IE Vulnerability Allows Cookie Stealing

A security flaw in fully patched versions of Internet Explorer 6 and 7 allows an abusive site to override the so-called “same-domain origin policy.” What this means is that, for instance, the attacker can grab your Google cookie if only you’re lured onto their web page and you’re signed-in to Google, which can result in more of your Google data being exposed (without any fault on Google’s side – this can happen with any cookie or website, as it’s a browser bug).

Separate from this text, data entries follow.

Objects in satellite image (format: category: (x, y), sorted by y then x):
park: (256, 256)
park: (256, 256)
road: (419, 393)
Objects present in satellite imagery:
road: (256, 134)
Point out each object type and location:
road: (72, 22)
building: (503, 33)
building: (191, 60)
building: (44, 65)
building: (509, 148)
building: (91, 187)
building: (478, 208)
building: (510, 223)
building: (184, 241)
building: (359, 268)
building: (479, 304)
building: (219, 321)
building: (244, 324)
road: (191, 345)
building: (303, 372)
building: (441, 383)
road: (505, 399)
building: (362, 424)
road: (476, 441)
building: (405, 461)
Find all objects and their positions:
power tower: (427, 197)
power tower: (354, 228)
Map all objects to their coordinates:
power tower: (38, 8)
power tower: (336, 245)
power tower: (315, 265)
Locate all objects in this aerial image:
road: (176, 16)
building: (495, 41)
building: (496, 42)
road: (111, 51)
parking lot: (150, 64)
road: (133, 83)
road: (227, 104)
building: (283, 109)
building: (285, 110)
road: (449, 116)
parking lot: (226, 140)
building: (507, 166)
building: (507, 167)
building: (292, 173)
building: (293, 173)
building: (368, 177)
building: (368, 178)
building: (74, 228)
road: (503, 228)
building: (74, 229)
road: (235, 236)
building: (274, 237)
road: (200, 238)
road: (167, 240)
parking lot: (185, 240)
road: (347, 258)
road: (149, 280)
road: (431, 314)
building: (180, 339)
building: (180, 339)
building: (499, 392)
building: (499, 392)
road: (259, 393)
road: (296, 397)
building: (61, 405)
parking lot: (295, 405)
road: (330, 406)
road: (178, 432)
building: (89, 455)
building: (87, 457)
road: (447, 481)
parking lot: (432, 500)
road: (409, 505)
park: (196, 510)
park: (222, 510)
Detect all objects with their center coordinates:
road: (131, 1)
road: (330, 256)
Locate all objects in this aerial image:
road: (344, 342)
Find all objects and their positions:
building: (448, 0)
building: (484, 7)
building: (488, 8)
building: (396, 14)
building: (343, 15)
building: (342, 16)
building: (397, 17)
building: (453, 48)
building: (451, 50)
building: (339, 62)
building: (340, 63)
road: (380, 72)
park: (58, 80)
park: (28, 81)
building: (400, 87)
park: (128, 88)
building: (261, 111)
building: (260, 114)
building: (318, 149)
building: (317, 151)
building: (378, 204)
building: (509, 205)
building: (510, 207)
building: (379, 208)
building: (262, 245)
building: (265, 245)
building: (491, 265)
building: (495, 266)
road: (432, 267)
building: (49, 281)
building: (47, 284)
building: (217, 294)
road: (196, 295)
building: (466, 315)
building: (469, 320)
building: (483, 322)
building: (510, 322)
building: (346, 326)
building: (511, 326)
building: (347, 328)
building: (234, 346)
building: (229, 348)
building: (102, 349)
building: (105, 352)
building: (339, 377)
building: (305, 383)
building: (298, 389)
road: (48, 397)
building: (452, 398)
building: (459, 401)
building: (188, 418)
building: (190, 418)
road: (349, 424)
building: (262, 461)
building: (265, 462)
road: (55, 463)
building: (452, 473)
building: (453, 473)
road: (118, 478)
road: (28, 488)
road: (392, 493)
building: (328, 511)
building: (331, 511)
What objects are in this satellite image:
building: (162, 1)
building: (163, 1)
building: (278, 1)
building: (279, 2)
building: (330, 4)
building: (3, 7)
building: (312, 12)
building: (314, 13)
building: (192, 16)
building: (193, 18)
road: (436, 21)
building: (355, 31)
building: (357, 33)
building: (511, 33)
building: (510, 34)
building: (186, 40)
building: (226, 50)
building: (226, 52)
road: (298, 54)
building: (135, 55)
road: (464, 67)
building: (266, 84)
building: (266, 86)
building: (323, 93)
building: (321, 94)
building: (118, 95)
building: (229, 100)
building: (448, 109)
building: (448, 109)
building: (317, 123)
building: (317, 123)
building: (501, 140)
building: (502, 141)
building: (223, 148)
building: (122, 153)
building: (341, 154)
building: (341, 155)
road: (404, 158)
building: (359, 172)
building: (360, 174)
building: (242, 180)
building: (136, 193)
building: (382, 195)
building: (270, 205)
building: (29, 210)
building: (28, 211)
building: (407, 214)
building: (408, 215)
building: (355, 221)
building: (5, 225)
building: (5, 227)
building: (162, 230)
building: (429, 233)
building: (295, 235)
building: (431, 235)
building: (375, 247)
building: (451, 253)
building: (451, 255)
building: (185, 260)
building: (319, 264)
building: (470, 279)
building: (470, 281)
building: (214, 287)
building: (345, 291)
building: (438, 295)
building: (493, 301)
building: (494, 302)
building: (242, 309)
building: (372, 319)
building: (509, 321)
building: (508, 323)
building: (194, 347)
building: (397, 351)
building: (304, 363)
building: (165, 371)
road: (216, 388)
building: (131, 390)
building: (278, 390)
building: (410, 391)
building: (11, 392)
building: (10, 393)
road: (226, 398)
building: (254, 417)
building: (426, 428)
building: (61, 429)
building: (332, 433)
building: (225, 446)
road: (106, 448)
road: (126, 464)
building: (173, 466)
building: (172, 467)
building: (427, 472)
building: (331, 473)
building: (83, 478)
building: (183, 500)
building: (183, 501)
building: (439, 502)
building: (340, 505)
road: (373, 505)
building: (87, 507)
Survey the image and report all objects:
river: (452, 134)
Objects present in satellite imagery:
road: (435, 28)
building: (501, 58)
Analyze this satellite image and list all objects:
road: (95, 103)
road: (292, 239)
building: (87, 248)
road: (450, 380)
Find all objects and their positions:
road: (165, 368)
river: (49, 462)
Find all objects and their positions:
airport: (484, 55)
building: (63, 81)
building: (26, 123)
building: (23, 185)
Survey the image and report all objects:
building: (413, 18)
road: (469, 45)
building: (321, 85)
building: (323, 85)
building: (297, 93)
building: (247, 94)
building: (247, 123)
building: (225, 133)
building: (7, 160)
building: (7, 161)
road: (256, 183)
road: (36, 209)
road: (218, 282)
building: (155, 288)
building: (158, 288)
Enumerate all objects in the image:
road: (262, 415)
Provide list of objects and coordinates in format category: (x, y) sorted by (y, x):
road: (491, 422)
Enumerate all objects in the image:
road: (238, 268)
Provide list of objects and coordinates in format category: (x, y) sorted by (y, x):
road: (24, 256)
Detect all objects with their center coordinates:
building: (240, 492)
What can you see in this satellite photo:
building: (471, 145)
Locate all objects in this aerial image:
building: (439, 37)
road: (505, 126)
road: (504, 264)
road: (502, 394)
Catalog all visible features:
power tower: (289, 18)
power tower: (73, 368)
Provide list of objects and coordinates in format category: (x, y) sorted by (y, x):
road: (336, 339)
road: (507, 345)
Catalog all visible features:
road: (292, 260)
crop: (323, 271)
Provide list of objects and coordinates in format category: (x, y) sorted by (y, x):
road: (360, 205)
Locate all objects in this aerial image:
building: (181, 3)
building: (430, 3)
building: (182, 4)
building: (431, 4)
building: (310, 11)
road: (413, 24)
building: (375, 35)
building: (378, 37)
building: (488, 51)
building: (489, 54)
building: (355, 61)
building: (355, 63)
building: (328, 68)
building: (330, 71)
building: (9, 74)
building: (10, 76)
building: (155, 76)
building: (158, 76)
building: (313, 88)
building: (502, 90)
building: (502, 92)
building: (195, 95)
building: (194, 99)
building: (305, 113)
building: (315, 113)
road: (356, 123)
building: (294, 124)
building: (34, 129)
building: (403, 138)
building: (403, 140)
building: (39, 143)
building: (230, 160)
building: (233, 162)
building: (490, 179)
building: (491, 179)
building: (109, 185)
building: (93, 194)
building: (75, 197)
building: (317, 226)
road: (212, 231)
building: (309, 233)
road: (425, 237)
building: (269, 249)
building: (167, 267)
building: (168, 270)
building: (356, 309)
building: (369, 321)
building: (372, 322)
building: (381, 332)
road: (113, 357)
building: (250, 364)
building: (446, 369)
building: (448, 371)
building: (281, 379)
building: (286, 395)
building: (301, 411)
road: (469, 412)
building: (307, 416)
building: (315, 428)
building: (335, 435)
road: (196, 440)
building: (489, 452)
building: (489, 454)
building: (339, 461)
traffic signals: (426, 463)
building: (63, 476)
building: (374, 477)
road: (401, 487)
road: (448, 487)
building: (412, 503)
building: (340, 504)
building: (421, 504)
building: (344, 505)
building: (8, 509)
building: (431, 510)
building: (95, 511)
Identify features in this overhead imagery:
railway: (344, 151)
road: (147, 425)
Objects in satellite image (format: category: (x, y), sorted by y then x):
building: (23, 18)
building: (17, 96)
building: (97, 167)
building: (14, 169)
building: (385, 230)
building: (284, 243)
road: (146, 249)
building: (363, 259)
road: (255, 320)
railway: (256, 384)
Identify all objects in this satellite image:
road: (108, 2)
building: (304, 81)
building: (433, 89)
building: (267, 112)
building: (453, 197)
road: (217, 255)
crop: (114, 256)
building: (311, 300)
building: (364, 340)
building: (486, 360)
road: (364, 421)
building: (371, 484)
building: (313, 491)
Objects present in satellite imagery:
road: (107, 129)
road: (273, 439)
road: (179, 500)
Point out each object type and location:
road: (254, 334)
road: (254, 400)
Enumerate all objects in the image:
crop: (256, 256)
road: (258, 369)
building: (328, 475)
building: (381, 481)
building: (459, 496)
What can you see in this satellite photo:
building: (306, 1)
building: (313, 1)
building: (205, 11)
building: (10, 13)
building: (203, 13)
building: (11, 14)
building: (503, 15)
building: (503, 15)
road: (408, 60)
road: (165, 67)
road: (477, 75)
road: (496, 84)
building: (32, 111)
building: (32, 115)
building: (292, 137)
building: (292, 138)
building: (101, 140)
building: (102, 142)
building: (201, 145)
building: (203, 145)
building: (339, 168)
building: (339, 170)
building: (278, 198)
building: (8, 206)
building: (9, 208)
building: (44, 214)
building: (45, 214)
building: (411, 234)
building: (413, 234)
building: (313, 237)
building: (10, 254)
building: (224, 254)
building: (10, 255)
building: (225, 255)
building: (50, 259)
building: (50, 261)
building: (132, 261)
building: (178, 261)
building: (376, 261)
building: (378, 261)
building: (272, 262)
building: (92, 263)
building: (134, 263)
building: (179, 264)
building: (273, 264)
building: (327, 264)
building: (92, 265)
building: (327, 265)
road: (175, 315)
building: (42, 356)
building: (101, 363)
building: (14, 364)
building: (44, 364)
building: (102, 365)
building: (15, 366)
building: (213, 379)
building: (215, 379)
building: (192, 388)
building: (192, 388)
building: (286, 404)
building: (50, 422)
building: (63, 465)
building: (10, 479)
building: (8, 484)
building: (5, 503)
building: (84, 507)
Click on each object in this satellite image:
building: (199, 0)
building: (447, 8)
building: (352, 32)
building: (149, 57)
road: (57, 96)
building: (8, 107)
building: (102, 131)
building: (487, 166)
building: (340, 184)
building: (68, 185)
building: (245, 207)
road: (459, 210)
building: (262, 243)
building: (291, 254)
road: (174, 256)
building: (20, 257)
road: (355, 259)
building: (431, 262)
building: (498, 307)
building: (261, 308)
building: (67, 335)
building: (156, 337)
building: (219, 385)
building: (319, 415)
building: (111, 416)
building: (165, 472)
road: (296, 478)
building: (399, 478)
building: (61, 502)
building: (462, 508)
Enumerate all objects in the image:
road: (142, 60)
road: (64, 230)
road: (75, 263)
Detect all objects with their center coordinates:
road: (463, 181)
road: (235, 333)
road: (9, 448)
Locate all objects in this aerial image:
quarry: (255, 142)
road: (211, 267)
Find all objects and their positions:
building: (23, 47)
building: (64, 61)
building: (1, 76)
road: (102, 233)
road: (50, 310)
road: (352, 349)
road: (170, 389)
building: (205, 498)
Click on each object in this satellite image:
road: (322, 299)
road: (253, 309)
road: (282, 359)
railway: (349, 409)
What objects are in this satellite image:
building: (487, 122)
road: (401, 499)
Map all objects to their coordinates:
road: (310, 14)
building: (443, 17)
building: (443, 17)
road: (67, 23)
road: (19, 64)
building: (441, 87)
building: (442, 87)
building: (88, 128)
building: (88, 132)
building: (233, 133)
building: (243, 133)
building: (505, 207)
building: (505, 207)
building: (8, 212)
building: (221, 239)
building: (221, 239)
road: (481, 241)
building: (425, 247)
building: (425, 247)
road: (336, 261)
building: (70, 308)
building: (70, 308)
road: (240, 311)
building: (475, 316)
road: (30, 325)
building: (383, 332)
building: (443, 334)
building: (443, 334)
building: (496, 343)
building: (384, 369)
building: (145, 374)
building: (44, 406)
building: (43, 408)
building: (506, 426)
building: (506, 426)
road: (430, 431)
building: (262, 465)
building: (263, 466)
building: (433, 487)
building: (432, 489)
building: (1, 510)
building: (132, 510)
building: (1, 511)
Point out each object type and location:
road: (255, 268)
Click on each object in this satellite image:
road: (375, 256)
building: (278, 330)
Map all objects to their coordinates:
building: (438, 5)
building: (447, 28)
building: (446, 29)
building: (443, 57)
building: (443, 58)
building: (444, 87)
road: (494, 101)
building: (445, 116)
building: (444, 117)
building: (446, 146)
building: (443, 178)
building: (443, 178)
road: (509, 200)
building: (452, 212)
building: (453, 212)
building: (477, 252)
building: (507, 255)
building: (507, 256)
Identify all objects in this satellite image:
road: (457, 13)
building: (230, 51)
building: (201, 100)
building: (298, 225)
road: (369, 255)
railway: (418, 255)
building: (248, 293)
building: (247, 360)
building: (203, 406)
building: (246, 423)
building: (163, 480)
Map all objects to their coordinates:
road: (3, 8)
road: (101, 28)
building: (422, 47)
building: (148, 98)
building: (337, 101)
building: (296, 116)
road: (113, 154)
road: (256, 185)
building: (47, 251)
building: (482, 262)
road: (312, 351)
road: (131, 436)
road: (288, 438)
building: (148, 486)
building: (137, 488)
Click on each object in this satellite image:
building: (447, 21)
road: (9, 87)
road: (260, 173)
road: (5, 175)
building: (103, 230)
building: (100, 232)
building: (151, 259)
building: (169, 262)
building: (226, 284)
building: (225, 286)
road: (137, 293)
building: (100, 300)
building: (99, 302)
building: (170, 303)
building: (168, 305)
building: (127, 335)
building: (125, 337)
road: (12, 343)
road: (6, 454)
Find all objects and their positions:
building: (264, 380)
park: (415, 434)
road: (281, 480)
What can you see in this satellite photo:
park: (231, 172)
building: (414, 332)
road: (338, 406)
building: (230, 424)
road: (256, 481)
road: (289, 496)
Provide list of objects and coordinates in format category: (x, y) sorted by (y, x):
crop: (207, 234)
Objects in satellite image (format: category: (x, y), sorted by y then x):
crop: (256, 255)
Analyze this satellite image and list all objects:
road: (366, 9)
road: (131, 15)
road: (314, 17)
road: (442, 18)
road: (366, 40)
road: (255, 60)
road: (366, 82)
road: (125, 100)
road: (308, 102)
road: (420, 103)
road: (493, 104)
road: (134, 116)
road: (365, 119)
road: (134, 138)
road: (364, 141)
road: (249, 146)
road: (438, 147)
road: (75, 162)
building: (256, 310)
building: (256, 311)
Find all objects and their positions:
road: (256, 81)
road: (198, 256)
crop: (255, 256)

Michal Zalewski, who discovered the bug and publicized a vulnerability demo (you need to log-in to Google Poland to check this, but I suggest you don’t try with your real/ main account), explains the specifics:

[W]hen Javascript code instructs MSIE to navigate away from a page that meets same-domain origin policy (and hence can be scriptually accessed and modified by the attacker) to an unrelated third-party site, there is a window of opportunity for concurrently executed Javascript to perform actions with the permissions for the old page, but actual content for the newly loaded page, for example: read or set victim.document.cookie, arbitrarily alter document DOM, including changing form submission URLs, injecting code, or even crashing the browser due to memory corruption while reading and writing not fully initialized data structures.

The demo worked for me, though this vulnerability cannot always be utilized (it depends on your connection details). But if it does, as Michal continues, “the entire security model of the browser collapses like a house of cards and renders you vulnerable to a plethora of nasty attacks.”

Even though this is still unpatched for the browsers in question, the security vulnerability has already made it to places like Digg or ZDNet. Microsoft is investigating, and if you want to be one the safe side, don’t use IE, or don’t visit untrusted sites until it’s fixed.